TASK DIRECTIONS ▸ Can you update all of the lines below so that "Dubai" becomes "Abu Dhabi" everywhere, with nothing else changed and the pictures left out?

RECORD EXCERPTS ▸
#####

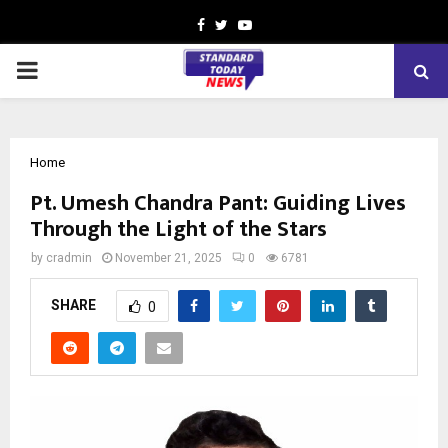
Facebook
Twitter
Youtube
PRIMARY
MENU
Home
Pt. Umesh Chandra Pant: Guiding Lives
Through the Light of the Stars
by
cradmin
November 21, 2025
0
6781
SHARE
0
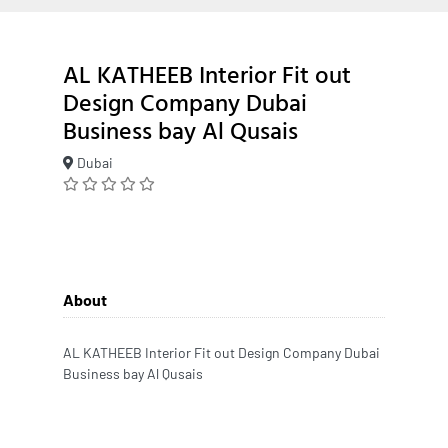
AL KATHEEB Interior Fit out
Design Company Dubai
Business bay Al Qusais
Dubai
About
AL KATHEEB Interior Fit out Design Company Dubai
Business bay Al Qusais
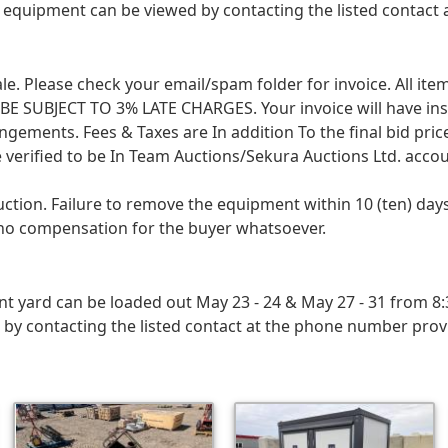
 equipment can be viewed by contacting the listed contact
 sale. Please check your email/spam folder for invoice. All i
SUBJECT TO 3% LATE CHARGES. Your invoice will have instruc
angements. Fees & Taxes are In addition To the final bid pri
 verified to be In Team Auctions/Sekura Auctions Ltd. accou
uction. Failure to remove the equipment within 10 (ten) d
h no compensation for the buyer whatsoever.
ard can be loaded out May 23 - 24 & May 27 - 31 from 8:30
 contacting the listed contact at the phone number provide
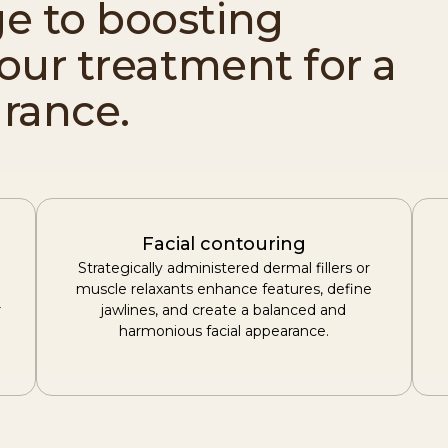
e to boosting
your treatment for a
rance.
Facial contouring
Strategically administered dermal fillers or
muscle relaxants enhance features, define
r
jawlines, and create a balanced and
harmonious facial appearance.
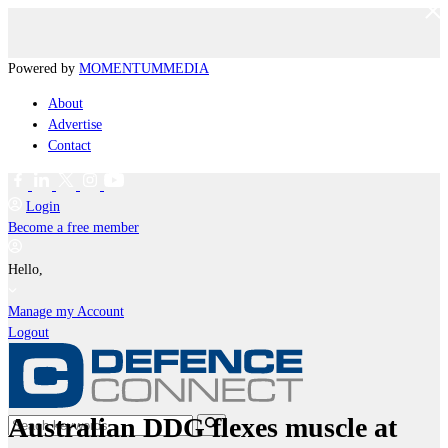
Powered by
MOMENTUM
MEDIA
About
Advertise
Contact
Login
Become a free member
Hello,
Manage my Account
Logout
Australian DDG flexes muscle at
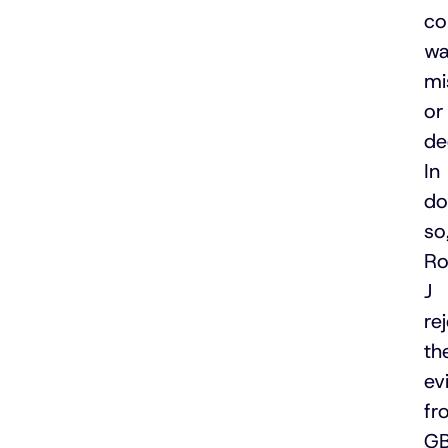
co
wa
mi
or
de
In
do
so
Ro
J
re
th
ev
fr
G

#####

SOLVED EXERCISE ▸
Facebook
Twitter
Youtube
PRIMARY
MENU
Home
Pt. Umesh Chandra Pant: Guiding Lives
Through the Light of the Stars
by
cradmin
November 21, 2025
0
6781
SHARE
0
AL KATHEEB Interior Fit out
Design Company Abu Dhabi
Business bay Al Qusais
Abu Dhabi
About
AL KATHEEB Interior Fit out Design Company Abu Dhabi
Business bay Al Qusais
 equipment can be viewed by contacting the listed contact
 sale. Please check your email/spam folder for invoice. All i
SUBJECT TO 3% LATE CHARGES. Your invoice will have instruc
angements. Fees & Taxes are In addition To the final bid pri
 verified to be In Team Auctions/Sekura Auctions Ltd. accou
uction. Failure to remove the equipment within 10 (ten) d
h no compensation for the buyer whatsoever.
ard can be loaded out May 23 - 24 & May 27 - 31 from 8:30
 contacting the listed contact at the phone number provide
e to boosting
your treatment for a
rance.
Facial contouring
Strategically administered dermal fillers or
muscle relaxants enhance features, define
r
jawlines, and create a balanced and
harmonious facial appearance.
Powered by
MOMENTUM
MEDIA
About
Advertise
Contact
Login
Become a free member
Hello,
Manage my Account
Logout
Australian DDG flexes muscle at
co
wa
mi
or
de
In
do
so
Ro
J
re
th
ev
fr
G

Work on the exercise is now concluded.